阅读文本
^^^^
很多人都关心周人与羌人的关系,争论他们到底是不是一个族群。有人推测说,周人乃羌人中的一支,后来倒戈归附东方商王朝,并帮助商王抓捕同胞作为人牲,属于羌人中的带路党。
这个猜测并非空穴来风,有一定学术依据。四十年前,刘起釪写过一篇《姬羌语氐羌的渊源关系》,在某种程度上,就是这种猜测的滥觞。
刘起釪的名气,仅限于专业研究圈子,一般人不太知道。其实,他是顾颉刚最为赏识的学生之一,长期担任顾颉刚学术助手。顾氏去世后,就是他整理顾氏遗稿,并融入自己的研究,出版了经典的《尚书校释译论》。
^^^^
提取数据
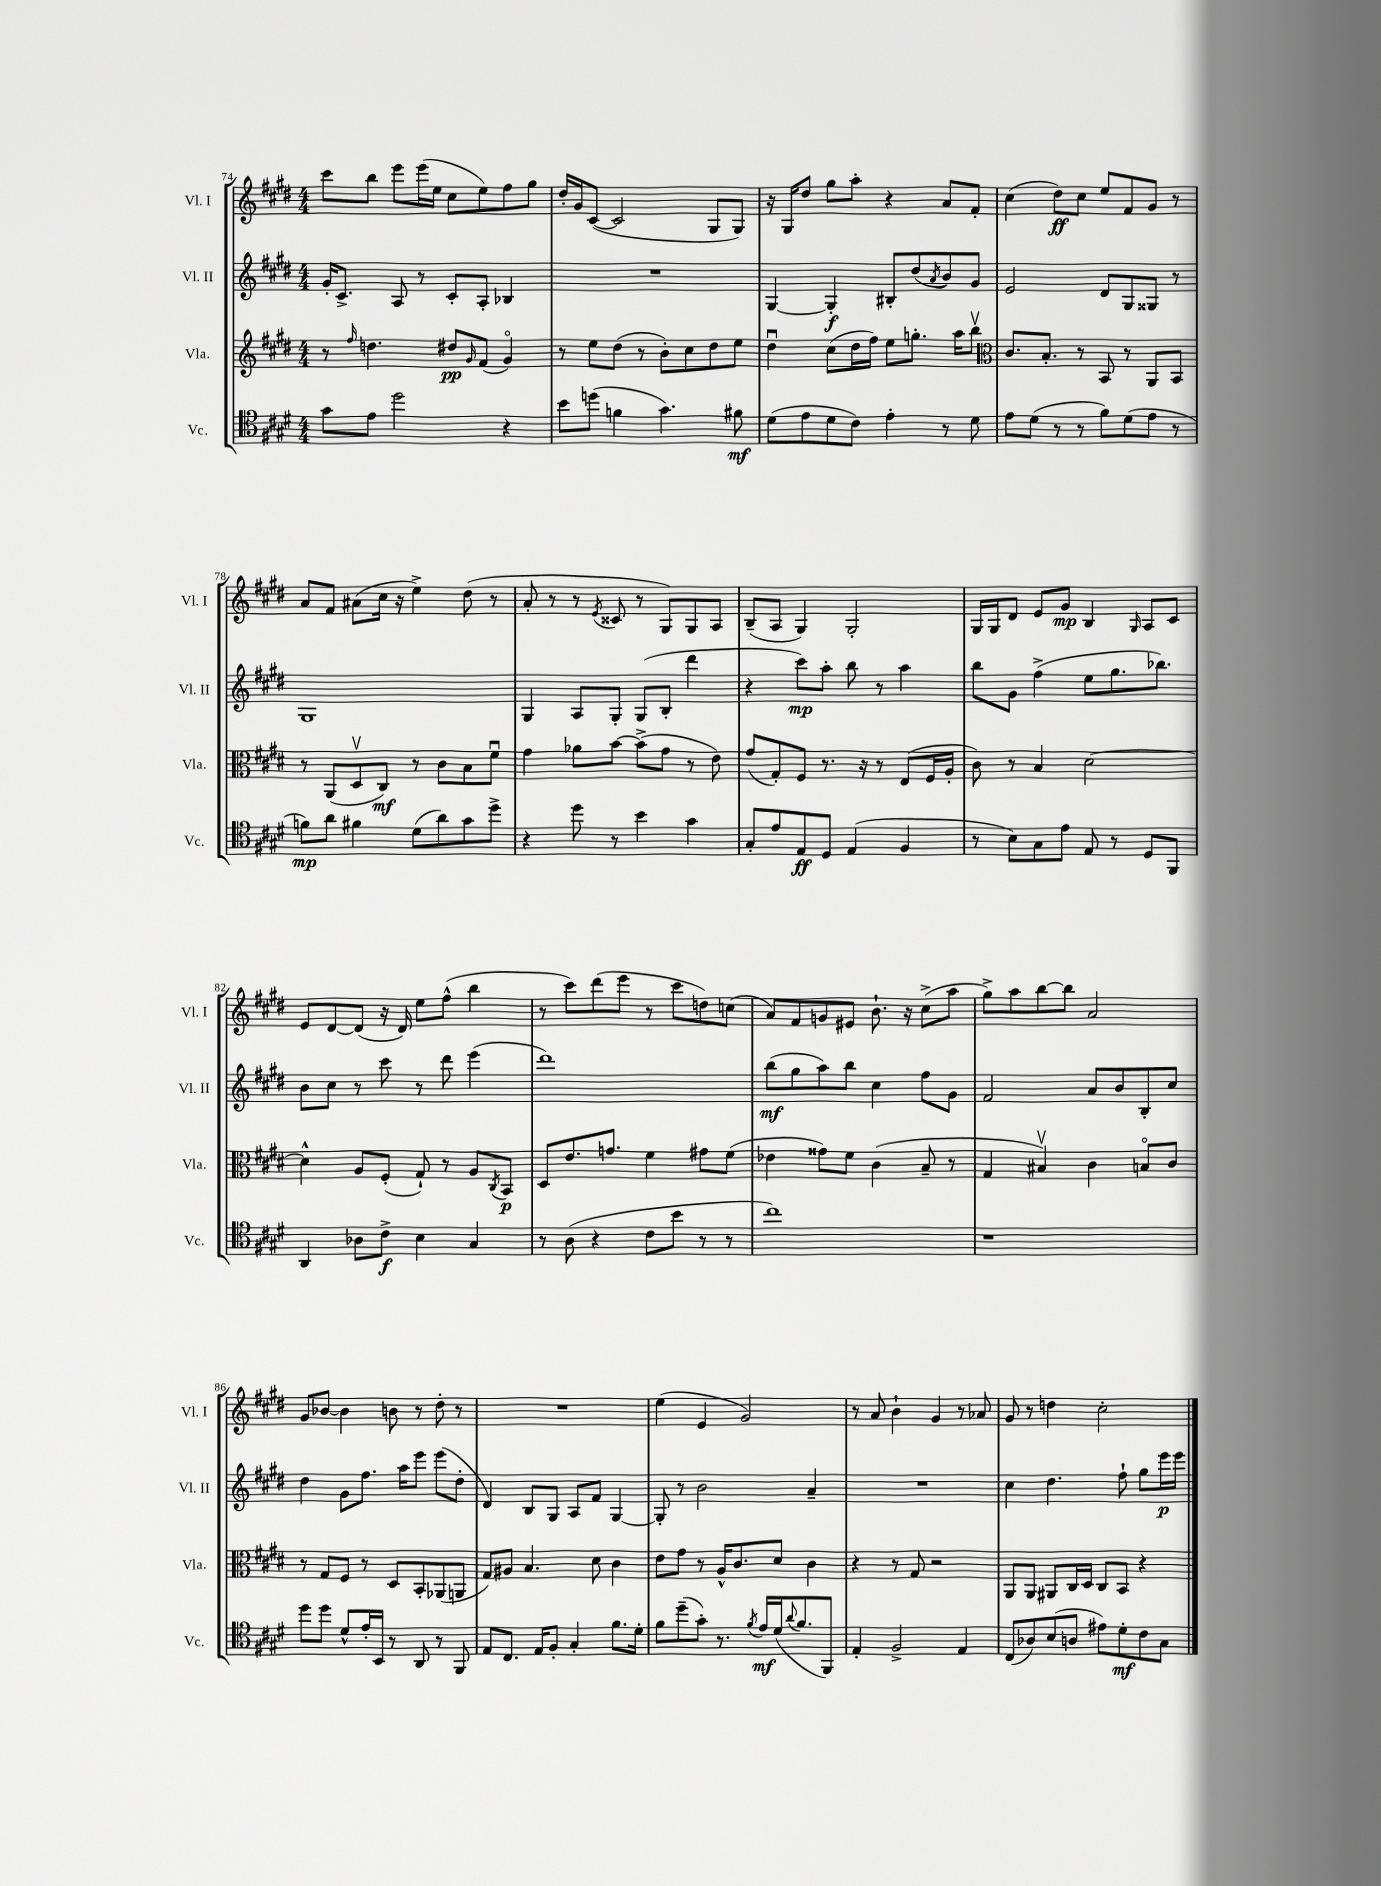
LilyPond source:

<<
\new StaffGroup <<
\new Staff = "s0" \with { instrumentName = "Vl. I" shortInstrumentName = "Vl. I" } {
    \clef treble \key e \major \numericTimeSignature \time 4/4
    cis'''8 b''8 e'''8 e'''16( e''16 cis''8 e''8) fis''8 gis''8 |
    dis''16-. gis'16 cis'8~( cis'2 gis8 gis8) |
    r16 gis16 dis''8 gis''8 a''8-. r4 a'8 fis'8-. |
    cis''4( dis''8\ff) cis''8 e''8 fis'8 gis'8 r8 |
    a'8 fis'8 ais'8( cis''16 r16 e''4->) dis''8( r8 |
    a'8-. r8 r8 \acciaccatura { e'8 } cisis'8 r8 gis8) gis8 a8 |
    b8--( a8 gis4) gis2-. |
    gis16 gis16 dis'8 e'8 gis'8\mp b4 \grace { gis16 } a8 cis'8 |
    e'8 dis'8~ dis'8( r16 dis'16) e''8 fis''8-^( b''4 |
    r8 cis'''8) dis'''8( e'''8 r8 cis'''8 d''8) c''8( |
    a'8) fis'8 g'8 eis'8 b'8.-! r16 cis''8->( a''8 |
    gis''8->) a''8 b''8~ b''8 a'2 |
    gis'8 bes'8~ bes'4 b'8 r8 dis''8-. r8 |
    R1 |
    e''4( e'4 gis'2) |
    r8 a'8 b'4-! gis'4 r8 aes'8 |
    gis'8 r8 d''4 cis''2-. \bar "|." |
}
\new Staff = "s1" \with { instrumentName = "Vl. II" shortInstrumentName = "Vl. II" } {
    \clef treble \key e \major \numericTimeSignature \time 4/4
    gis'16-. cis'8.-> a8 r8 cis'8-. a8-. bes4 |
    R1 |
    gis4~ gis4-.\f bis8-. dis''8( \acciaccatura { a'8 } b'8) gis'8 |
    e'2 dis'8 gis8 gisis8 r8 |
    gis1 |
    gis4 a8 gis8-. gis8( b8-. dis'''4 |
    r4 cis'''8\mp) a''8-. b''8 r8 a''4 |
    b''8 gis'8 fis''4->( e''8 gis''8. bes''8.) |
    b'8 cis''8 r8 cis'''8 r8 dis'''8 e'''4( |
    dis'''1) |
    b''8\mf( gis''8 a''8) b''8 cis''4 fis''8 gis'8 |
    fis'2 a'8 b'8 b8-. cis''8 |
    dis''4 gis'8 fis''8. a''16 e'''8 e'''8( dis''8-. |
    dis'4) b8 gis8 a8 fis'8 gis4~ |
    gis8-. r8 b'2 a'4-- |
    R1 |
    cis''4 dis''4. fis''8-! gis''8 e'''16\p e'''16 \bar "|." |
}
\new Staff = "s2" \with { instrumentName = "Vla." shortInstrumentName = "Vla." } {
    \clef treble \key e \major \numericTimeSignature \time 4/4
    r8 \grace { fis''16 } d''4. dis''8\pp \grace { gis'16 } fis'8( gis'4\flageolet) |
    r8 e''8 dis''8( r8 b'8-.) cis''8 dis''8 e''8 |
    dis''4\downbow cis''8( dis''16 fis''16) e''8 g''8.-. a''16 b''8\upbow |
    \clef alto cis'8. b8.-. r8 b,8 r8 a,8 b,8 |
    r8 a,8( dis8\upbow cis8\mf) r8 cis'8 b8 fis'8\downbow |
    gis'4 aes'8 b'8~ b'8->( gis'8 r8 e'8) |
    gis'8( gis8-.) fis8 r8. r16 r8 e8( fis16 a16-. |
    cis'8) r8 b4 dis'2~ |
    dis'4-^ a8 fis8-.( gis8-!) r8 a8 \acciaccatura { cis8 } b,8\p |
    dis8 e'8. g'8. fis'4 gis'8 fis'8( |
    ees'4 gisis'8) fis'8 cis'4( b8-- r8 |
    gis4 bis4\upbow) cis'4 b8\flageolet cis'8 |
    r8 gis8 fis8 r8 dis8 b,8-. aes,8( a,8 |
    gis8) ais8 b4. dis'8 cis'4 |
    e'8 gis'8 r8 a16-^ cis'8. dis'8 cis'4 |
    r4 r8 gis8 r2 |
    a,8 a,8 ais,8 cis16 dis16 cis8 b,8 r4 \bar "|." |
}
\new Staff = "s3" \with { instrumentName = "Vc." shortInstrumentName = "Vc." } {
    \clef tenor \key e \major \numericTimeSignature \time 4/4
    gis'8 e'8 dis''2 r4 |
    b'8 d''8( f'4 gis'4.) fis'8\mf |
    dis'8( e'8 dis'8 cis'8) e'4-. r8 dis'8 |
    e'8 dis'8( r8 r8 fis'8) dis'8( e'8 r8 |
    f'8\mp) a'8 fis'4 dis'8( a'8) gis'8 dis''8-> |
    r4 dis''8 r8 b'4 gis'4 |
    gis8-. e'8 e8\ff dis8 e4( fis4 |
    r8 b8) gis8 e'8 e8 r8 dis8 fis,8 |
    a,4 aes8 cis'8->\f b4 gis4 |
    r8 a8( r4 cis'8 b'8 r8 r8 |
    cis''1) |
    r1 |
    dis''8 dis''8 dis'8-^ e'16-. b,16 r8 a,8 r8 fis,8 |
    e8 cis8. e16 fis8-. gis4-. fis'8. dis'16-. |
    fis'8 dis''8--( gis'8-.) r8. \acciaccatura { fis'8 } e'16\mf dis'16( \appoggiatura { a'8 } fis'8. fis,8) |
    e4-. fis2-> e4 |
    cis8( aes8) b8( a8 eis'8) dis'8-.\mf cis'8 gis8 \bar "|." |
}
>>
>>
\layout { \context { \Score currentBarNumber = #74 } }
^^^^
任务
**A)** 把阅读文本中的“刘起釪的名气,仅限于专业研究圈子,一般人不太知道。”一句译成英文。
**B)** 判断下列说法是否与阅读文本相符,逐条回答“是”或“否”,并引用文本中起决定作用的原话:(i)刘起釪长期担任顾颉刚的学术助手;(ii)《姬羌语氐羌的渊源关系》写于二十年前;(iii)《尚书校释译论》是顾颉刚生前独自出版的。

结果
**A)** Liu Qiyu's fame is limited to professional research circles; most people do not know much about him.

**B)**
(i)是:“长期担任顾颉刚学术助手”
(ii)否:“四十年前,刘起釪写过一篇《姬羌语氐羌的渊源关系》”
(iii)否:“顾氏去世后,就是他整理顾氏遗稿,并融入自己的研究,出版了经典的《尚书校释译论》”